David Brooks wrote that leaders tend to perform best when they are humble. To some, this seems counter-intuitive, because in order to be successful at something we must think we are capable of getting the job done. Jim Collins, in his book about management (Good to Great), came to the same conclusion as Brooks. He said great leaders have two things in common: humility and an iron will.

It is often the case that children of successful parents fail to match the achievements of their mothers or fathers. Usually, the explanation is the parents were too demanding and the children grew up feeling they could never live up to the lofty expectations. In his autobiography Thomas Watson Jr. wrote about the transformative experience in his life, which came when he left the Air Force. His commanding general, Hap Arnold, said: “I guess you will go on to become CEO of IBM.” Watson said until then he had never thought about this prospect. But, he had so much respect for Arnold that he reasoned: ‘If he thinks I can do it, maybe I can.’ Talking about his father (Thomas Watson,Sr.) he said “he covered me like a wet blanket.” When he was 13 years old he suffered from clinical depression.

The junior Watson did end up running IBM and he was the one who brought the company into the computer business.

The reason humility is so important for success is that we must be capable of assessing our strengths and weaknesses. When Barack Obama entered the White House he was often compared with Abraham Lincoln, who had filled his cabinet with people who had been his political enemies. Doris Kearns had written a bestseller about this (Team of Rivals). Obama had allegedly shown the same self-assurance when he surrounded himself with strong-willed individuals, such as Larry Summers, Paul Volcker, and Rahm Emanuel.

Most of Obama’s original team is now gone. Matthew Continetti writes in the Weekly Standard (The Worst White House Aide) that the “revivalists” have defeated the’survivalists.’Obama has retreated into the inner circle, which consists of those he feels he can really trust. The one who Continetti calls the worst adviser is Valerie Jarrett. She is the one who wanted Obama to go to Copenhagen to try to get the International Olympic Committee to choose Chicago for the 2016 Olympics (they chose Rio instead). She is the one who hired Van Jones, the environmentalist, who was later fired, in part because he was a 2001 “truther.”

Revivalists want Obama to be true to his convictions, whereas survivalists wanted him to succeed in politics through compromise. Emanuel, for example, advised against shutting down Guantanamo and pushing ahead with Obamacare.

Continetti writes that Jarrettt has stated she bonded with Obama because they both spent time abroad when they were children (she in Iran and he in Indonesia). That experience made them look at America from a different perspective. America is one of many countries, not the center of the universe.

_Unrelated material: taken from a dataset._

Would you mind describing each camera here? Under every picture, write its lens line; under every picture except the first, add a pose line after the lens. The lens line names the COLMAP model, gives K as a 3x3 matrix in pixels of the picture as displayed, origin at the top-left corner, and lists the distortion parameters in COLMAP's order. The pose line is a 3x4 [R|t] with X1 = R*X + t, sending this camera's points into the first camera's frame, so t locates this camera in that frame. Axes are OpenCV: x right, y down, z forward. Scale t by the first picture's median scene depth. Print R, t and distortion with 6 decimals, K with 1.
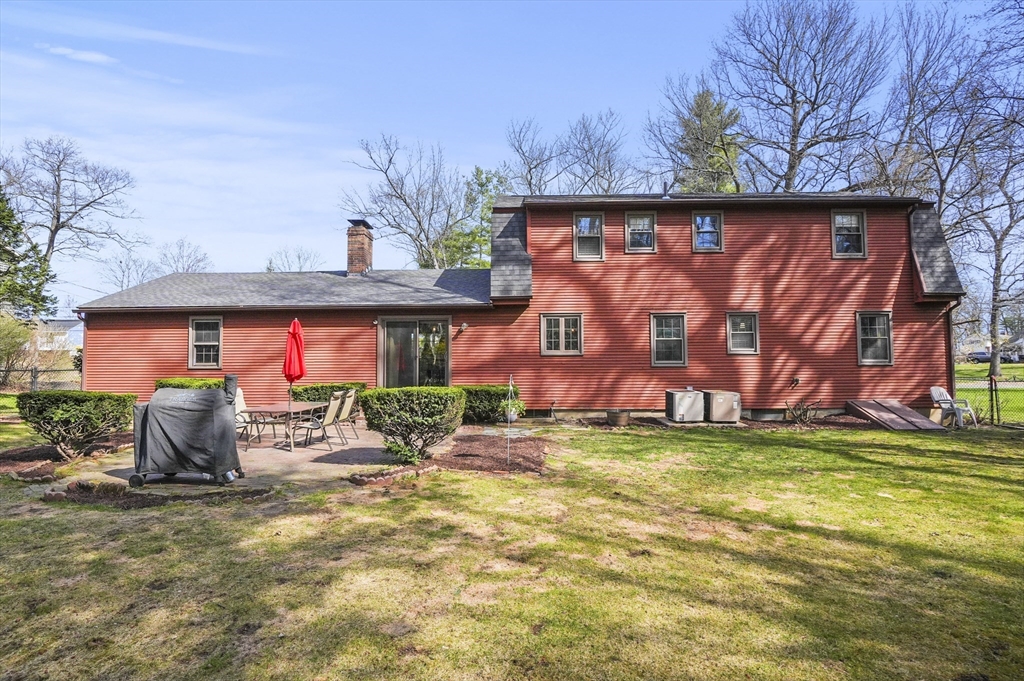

Continetti suspects the bond exists also because Jarrett tells Obama what he wants to hear. She says Obama is always bored because he is so much more talented than the ordinary person. He presumably was never happy is his previous jobs because they were too small for him. What can he do now that he is president of the United States? Is he still hoping for a bigger job?

In any event, Obama does not seem to derive much satisfaction from governing America. It is too frustrating and messy. Campaigning provides the opportunity to tell a cleaner story. The solution to America’s problems is income equality.